A review by eshalliday
The Tangleroot Palace by Marjorie Liu

5.0

Marjorie Liu has collected together 8 years’ worth of shorter works that have peppered her writing career whilst she was publishing longer novels, and her award-winning work for Marvel comics.

Liu’s authorial comments that bookend each short work are illuminating – she expounds either her methodology or the spark that set the particular story alight.

Her feminist and pro-LGBT themes are what attracted me to the collection to begin with, but what I wasn’t expecting was for her messages of empowerment and visibility to be so elegantly and compellingly drawn. Frankly, these stories moved me.

The importance of the book industry publishing texts that centre on the spectrum of relationships between women, cannot be overstated. What Marjorie Liu has crafted here are stories that somehow manage to normalise women’s experiences by situating that gynocentrism in a dynamic range of high fantasy, hard sci-fi, paranormal, and post-modern fairytale reinventions.
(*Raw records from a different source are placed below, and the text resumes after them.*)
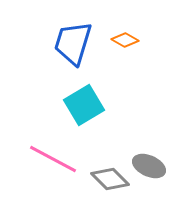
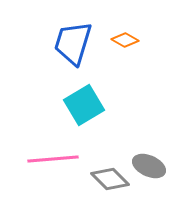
pink line: rotated 33 degrees counterclockwise
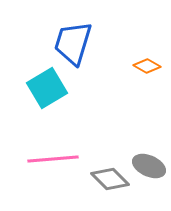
orange diamond: moved 22 px right, 26 px down
cyan square: moved 37 px left, 17 px up
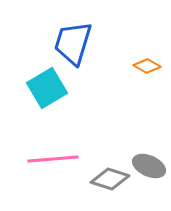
gray diamond: rotated 27 degrees counterclockwise
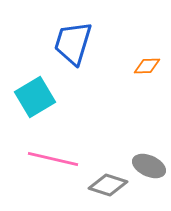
orange diamond: rotated 32 degrees counterclockwise
cyan square: moved 12 px left, 9 px down
pink line: rotated 18 degrees clockwise
gray diamond: moved 2 px left, 6 px down
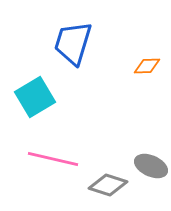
gray ellipse: moved 2 px right
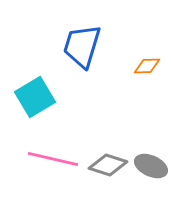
blue trapezoid: moved 9 px right, 3 px down
gray diamond: moved 20 px up
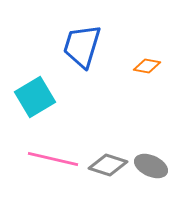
orange diamond: rotated 12 degrees clockwise
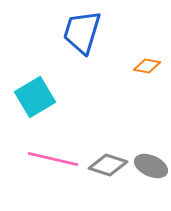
blue trapezoid: moved 14 px up
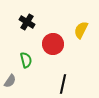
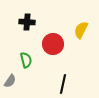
black cross: rotated 28 degrees counterclockwise
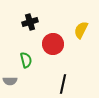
black cross: moved 3 px right; rotated 21 degrees counterclockwise
gray semicircle: rotated 56 degrees clockwise
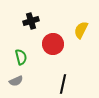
black cross: moved 1 px right, 1 px up
green semicircle: moved 5 px left, 3 px up
gray semicircle: moved 6 px right; rotated 24 degrees counterclockwise
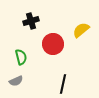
yellow semicircle: rotated 24 degrees clockwise
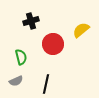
black line: moved 17 px left
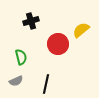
red circle: moved 5 px right
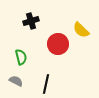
yellow semicircle: rotated 96 degrees counterclockwise
gray semicircle: rotated 128 degrees counterclockwise
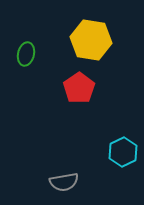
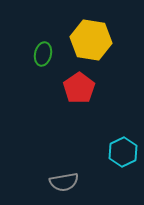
green ellipse: moved 17 px right
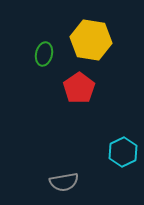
green ellipse: moved 1 px right
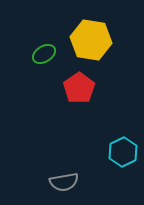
green ellipse: rotated 45 degrees clockwise
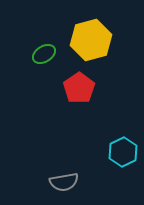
yellow hexagon: rotated 24 degrees counterclockwise
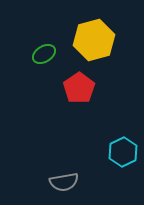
yellow hexagon: moved 3 px right
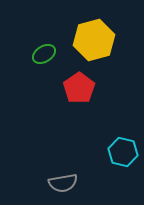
cyan hexagon: rotated 20 degrees counterclockwise
gray semicircle: moved 1 px left, 1 px down
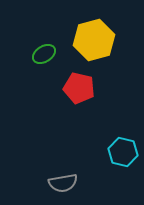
red pentagon: rotated 24 degrees counterclockwise
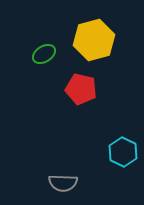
red pentagon: moved 2 px right, 1 px down
cyan hexagon: rotated 12 degrees clockwise
gray semicircle: rotated 12 degrees clockwise
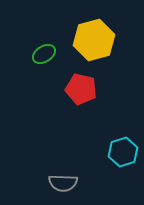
cyan hexagon: rotated 16 degrees clockwise
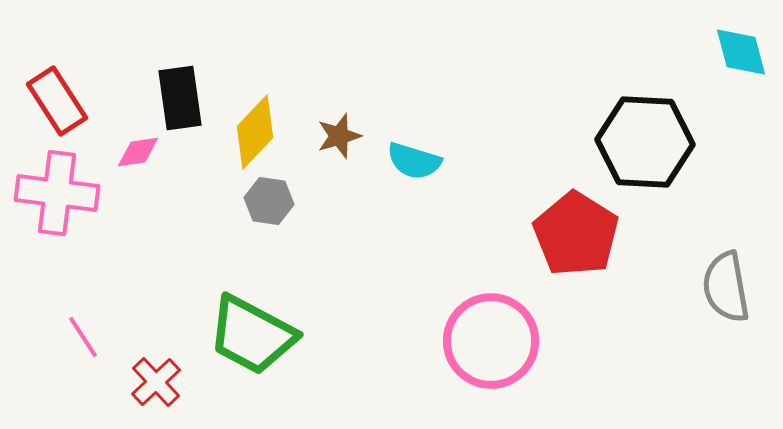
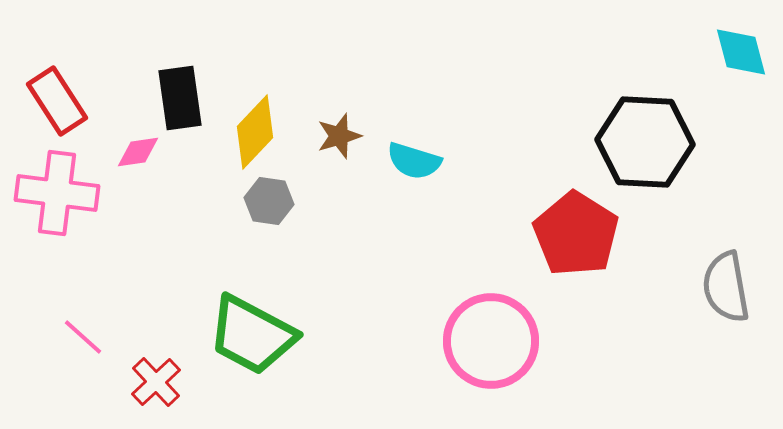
pink line: rotated 15 degrees counterclockwise
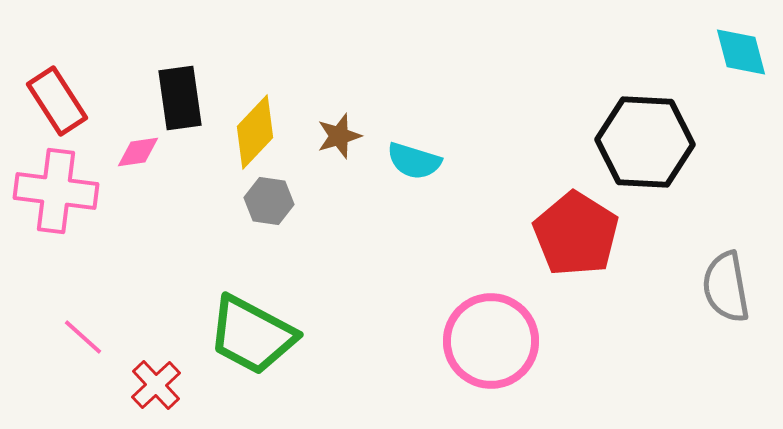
pink cross: moved 1 px left, 2 px up
red cross: moved 3 px down
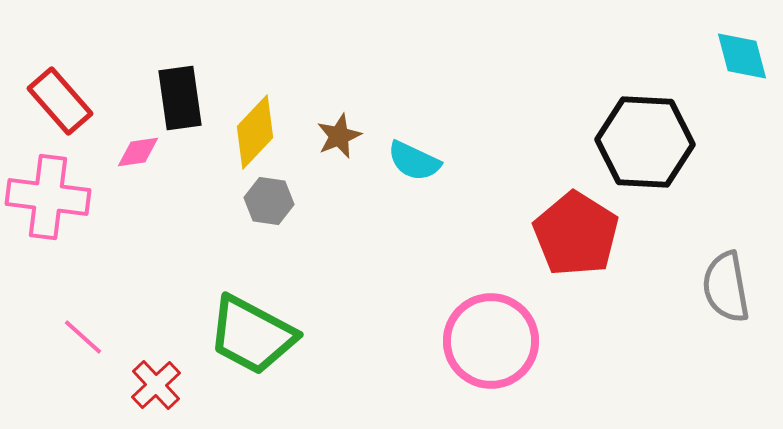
cyan diamond: moved 1 px right, 4 px down
red rectangle: moved 3 px right; rotated 8 degrees counterclockwise
brown star: rotated 6 degrees counterclockwise
cyan semicircle: rotated 8 degrees clockwise
pink cross: moved 8 px left, 6 px down
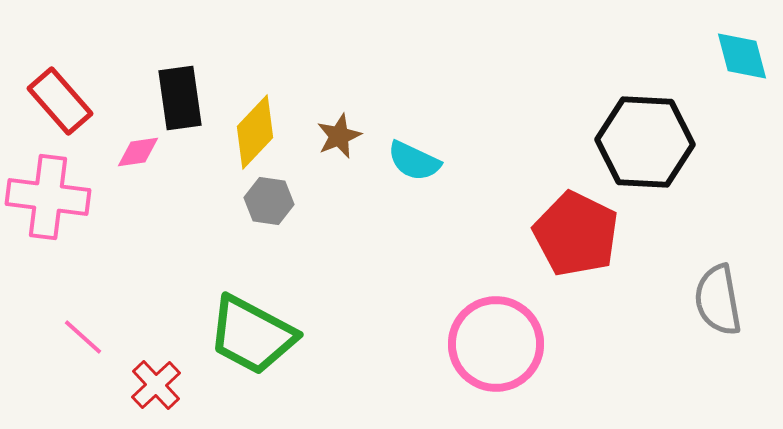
red pentagon: rotated 6 degrees counterclockwise
gray semicircle: moved 8 px left, 13 px down
pink circle: moved 5 px right, 3 px down
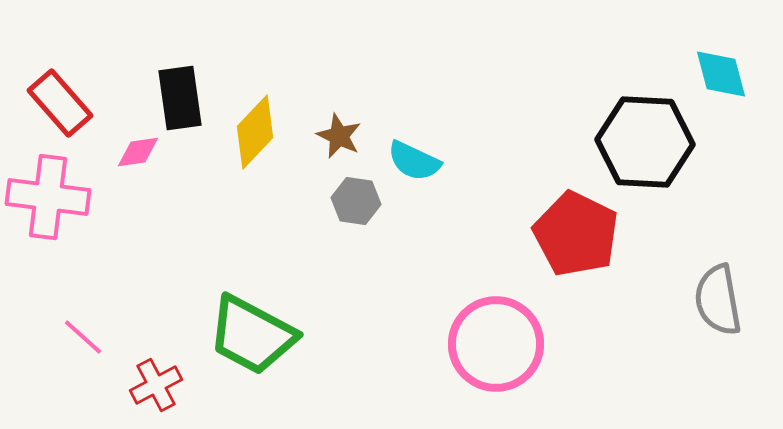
cyan diamond: moved 21 px left, 18 px down
red rectangle: moved 2 px down
brown star: rotated 24 degrees counterclockwise
gray hexagon: moved 87 px right
red cross: rotated 15 degrees clockwise
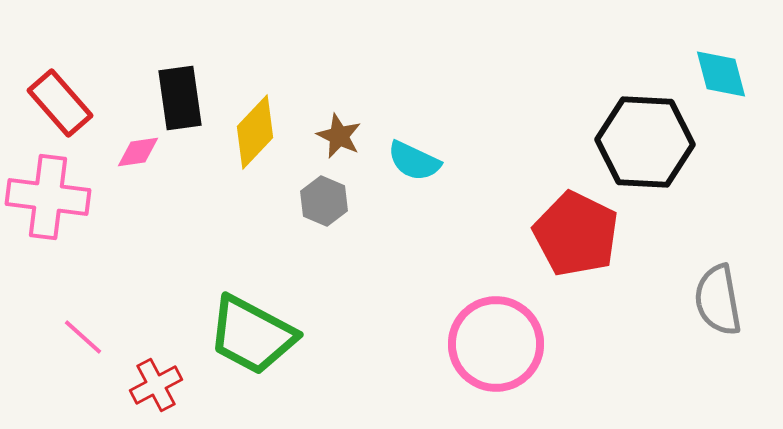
gray hexagon: moved 32 px left; rotated 15 degrees clockwise
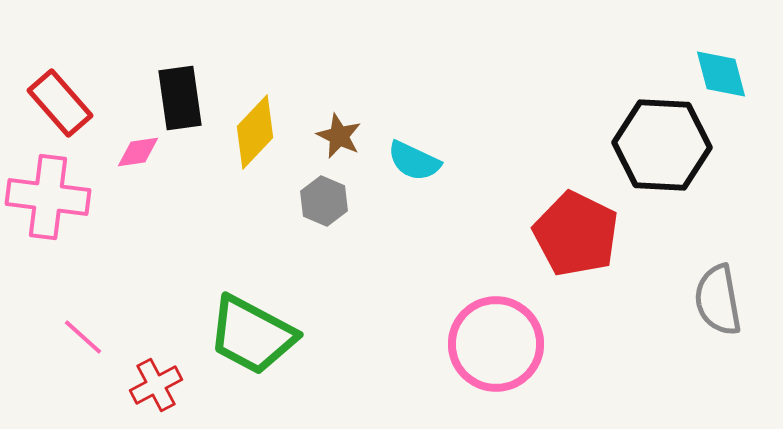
black hexagon: moved 17 px right, 3 px down
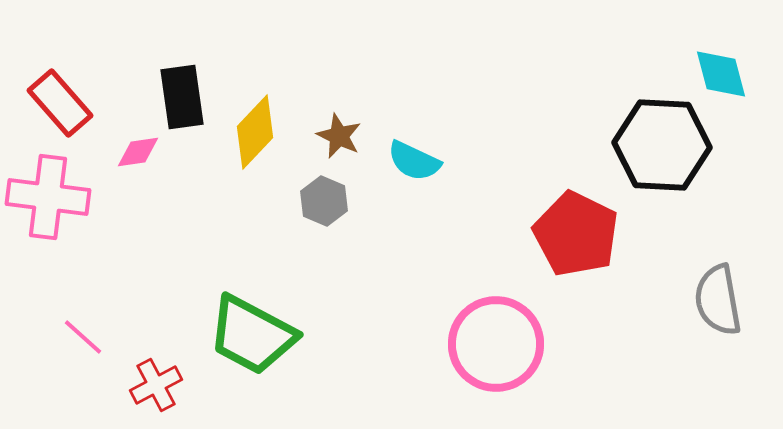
black rectangle: moved 2 px right, 1 px up
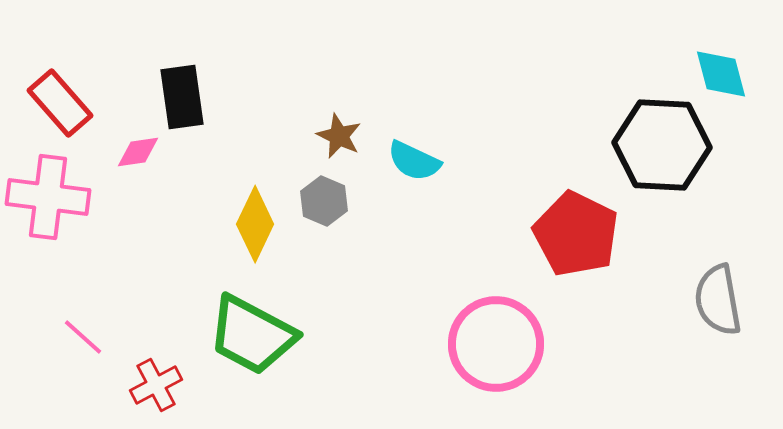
yellow diamond: moved 92 px down; rotated 18 degrees counterclockwise
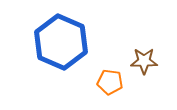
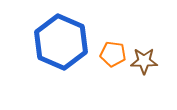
orange pentagon: moved 3 px right, 28 px up
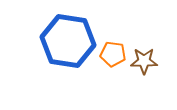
blue hexagon: moved 7 px right, 1 px up; rotated 14 degrees counterclockwise
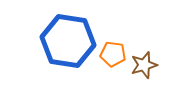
brown star: moved 4 px down; rotated 16 degrees counterclockwise
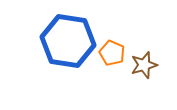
orange pentagon: moved 1 px left, 1 px up; rotated 15 degrees clockwise
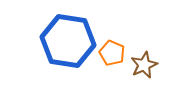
brown star: rotated 8 degrees counterclockwise
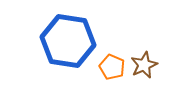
orange pentagon: moved 14 px down
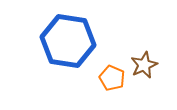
orange pentagon: moved 11 px down
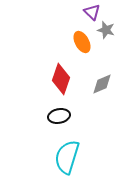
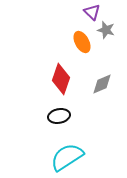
cyan semicircle: rotated 40 degrees clockwise
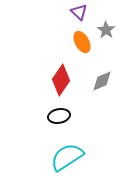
purple triangle: moved 13 px left
gray star: rotated 18 degrees clockwise
red diamond: moved 1 px down; rotated 16 degrees clockwise
gray diamond: moved 3 px up
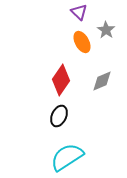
black ellipse: rotated 55 degrees counterclockwise
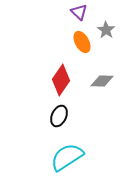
gray diamond: rotated 25 degrees clockwise
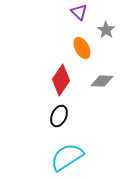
orange ellipse: moved 6 px down
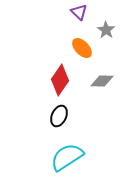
orange ellipse: rotated 15 degrees counterclockwise
red diamond: moved 1 px left
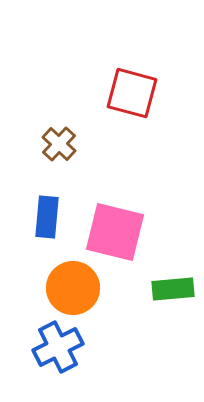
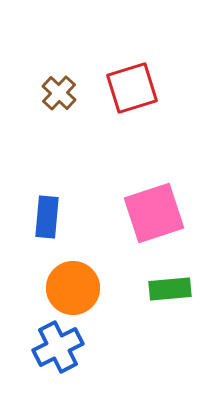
red square: moved 5 px up; rotated 32 degrees counterclockwise
brown cross: moved 51 px up
pink square: moved 39 px right, 19 px up; rotated 32 degrees counterclockwise
green rectangle: moved 3 px left
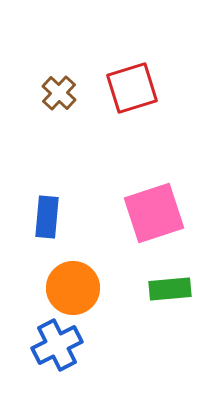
blue cross: moved 1 px left, 2 px up
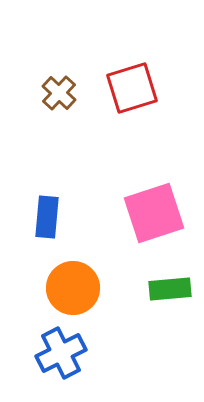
blue cross: moved 4 px right, 8 px down
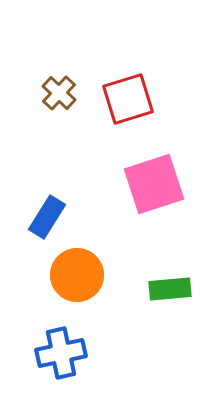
red square: moved 4 px left, 11 px down
pink square: moved 29 px up
blue rectangle: rotated 27 degrees clockwise
orange circle: moved 4 px right, 13 px up
blue cross: rotated 15 degrees clockwise
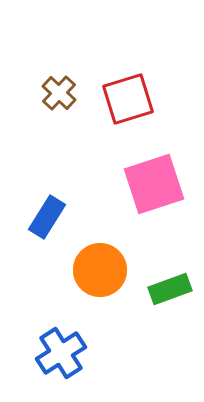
orange circle: moved 23 px right, 5 px up
green rectangle: rotated 15 degrees counterclockwise
blue cross: rotated 21 degrees counterclockwise
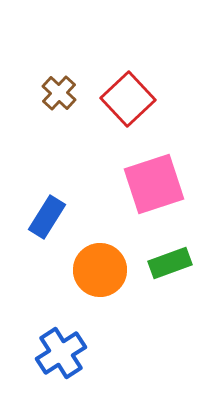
red square: rotated 26 degrees counterclockwise
green rectangle: moved 26 px up
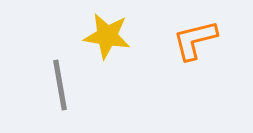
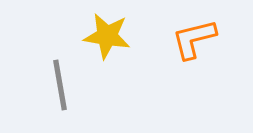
orange L-shape: moved 1 px left, 1 px up
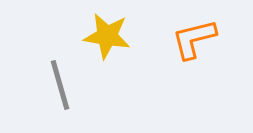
gray line: rotated 6 degrees counterclockwise
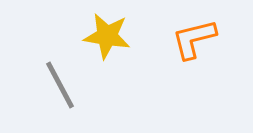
gray line: rotated 12 degrees counterclockwise
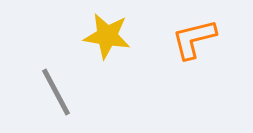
gray line: moved 4 px left, 7 px down
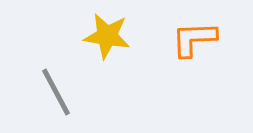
orange L-shape: rotated 12 degrees clockwise
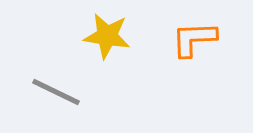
gray line: rotated 36 degrees counterclockwise
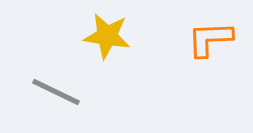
orange L-shape: moved 16 px right
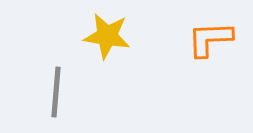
gray line: rotated 69 degrees clockwise
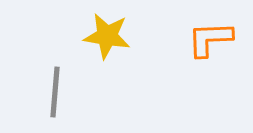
gray line: moved 1 px left
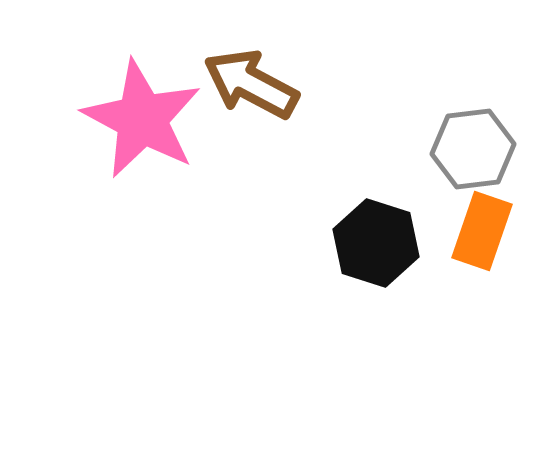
I particularly loved ‘Sympathy for the Bones’ and ‘The Light and the Fury’. The standout piece for me here is ‘The Briar and the Rose’. As Liu comments of its bleak Sleeping Beauty source material:
‘I wanted to reinvent it as a tale about women, and the power of women, and how woman save each other and themselves through sisterhood and love. As most women I know will tell you, they don’t always sleep a lot – but they fight plenty.’
My thanks to Titan books for an advanced copy through Netgalley.